* [Data to use]:
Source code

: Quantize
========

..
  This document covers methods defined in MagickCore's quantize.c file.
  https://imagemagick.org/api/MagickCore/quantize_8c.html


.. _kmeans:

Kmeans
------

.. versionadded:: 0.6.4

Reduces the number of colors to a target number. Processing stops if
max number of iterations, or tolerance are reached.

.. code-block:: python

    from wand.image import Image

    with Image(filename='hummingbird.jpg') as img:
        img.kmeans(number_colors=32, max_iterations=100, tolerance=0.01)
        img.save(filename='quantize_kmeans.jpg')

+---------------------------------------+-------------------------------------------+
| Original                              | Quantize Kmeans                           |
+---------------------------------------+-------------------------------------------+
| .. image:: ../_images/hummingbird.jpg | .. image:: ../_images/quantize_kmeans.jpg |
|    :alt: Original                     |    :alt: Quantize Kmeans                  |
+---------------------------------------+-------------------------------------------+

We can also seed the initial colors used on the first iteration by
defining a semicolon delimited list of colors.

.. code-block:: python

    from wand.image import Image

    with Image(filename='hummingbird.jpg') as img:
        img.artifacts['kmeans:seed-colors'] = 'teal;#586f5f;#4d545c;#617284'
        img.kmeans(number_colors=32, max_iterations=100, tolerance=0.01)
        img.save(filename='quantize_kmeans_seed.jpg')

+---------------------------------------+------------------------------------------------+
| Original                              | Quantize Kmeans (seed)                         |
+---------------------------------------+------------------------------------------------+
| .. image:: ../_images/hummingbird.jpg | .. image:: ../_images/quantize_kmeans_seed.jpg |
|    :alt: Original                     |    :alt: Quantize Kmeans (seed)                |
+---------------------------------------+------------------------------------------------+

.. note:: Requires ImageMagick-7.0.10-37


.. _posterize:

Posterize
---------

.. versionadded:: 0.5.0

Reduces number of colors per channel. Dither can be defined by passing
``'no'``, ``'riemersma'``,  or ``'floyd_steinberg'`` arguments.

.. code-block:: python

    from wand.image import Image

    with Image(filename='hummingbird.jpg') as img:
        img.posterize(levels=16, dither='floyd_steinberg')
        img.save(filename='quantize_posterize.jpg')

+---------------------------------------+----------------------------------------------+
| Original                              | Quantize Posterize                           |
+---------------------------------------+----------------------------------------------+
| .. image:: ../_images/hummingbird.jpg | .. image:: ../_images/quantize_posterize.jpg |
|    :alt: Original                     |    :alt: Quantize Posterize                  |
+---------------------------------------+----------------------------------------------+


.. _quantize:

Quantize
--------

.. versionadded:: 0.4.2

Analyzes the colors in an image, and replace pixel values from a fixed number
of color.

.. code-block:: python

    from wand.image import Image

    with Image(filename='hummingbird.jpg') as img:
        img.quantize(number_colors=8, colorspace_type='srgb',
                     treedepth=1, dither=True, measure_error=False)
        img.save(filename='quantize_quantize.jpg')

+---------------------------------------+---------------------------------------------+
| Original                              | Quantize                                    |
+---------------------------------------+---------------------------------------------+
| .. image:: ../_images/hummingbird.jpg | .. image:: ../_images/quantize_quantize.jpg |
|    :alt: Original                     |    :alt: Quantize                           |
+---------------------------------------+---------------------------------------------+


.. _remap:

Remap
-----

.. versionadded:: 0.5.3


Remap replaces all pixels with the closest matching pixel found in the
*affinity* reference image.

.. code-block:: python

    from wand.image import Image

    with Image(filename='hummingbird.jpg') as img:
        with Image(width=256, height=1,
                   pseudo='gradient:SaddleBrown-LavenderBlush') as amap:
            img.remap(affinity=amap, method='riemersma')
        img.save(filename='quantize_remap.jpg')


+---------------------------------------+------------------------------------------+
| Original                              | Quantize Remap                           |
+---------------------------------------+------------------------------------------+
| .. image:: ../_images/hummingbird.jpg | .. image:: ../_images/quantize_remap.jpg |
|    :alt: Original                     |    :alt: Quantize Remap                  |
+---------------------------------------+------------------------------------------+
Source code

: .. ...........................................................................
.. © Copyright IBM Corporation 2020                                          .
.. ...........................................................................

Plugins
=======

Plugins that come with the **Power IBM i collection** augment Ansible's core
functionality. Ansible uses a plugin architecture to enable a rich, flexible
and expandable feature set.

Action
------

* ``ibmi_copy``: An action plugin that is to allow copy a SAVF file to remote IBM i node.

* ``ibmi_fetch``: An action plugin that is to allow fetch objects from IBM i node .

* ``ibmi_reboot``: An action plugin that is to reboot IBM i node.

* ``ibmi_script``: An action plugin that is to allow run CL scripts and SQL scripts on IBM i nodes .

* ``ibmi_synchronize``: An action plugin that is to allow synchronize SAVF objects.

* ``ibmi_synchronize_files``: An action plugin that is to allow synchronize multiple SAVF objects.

* [Work instructions]:
Take from the material above the lines running from the one with "We can also" through the one with "img.save(filename='quantize_kmeans_seed.jpg')", and repeat them exactly, with nothing else.

* [Exercise solution]:
We can also seed the initial colors used on the first iteration by
defining a semicolon delimited list of colors.

.. code-block:: python

    from wand.image import Image

    with Image(filename='hummingbird.jpg') as img:
        img.artifacts['kmeans:seed-colors'] = 'teal;#586f5f;#4d545c;#617284'
        img.kmeans(number_colors=32, max_iterations=100, tolerance=0.01)
        img.save(filename='quantize_kmeans_seed.jpg')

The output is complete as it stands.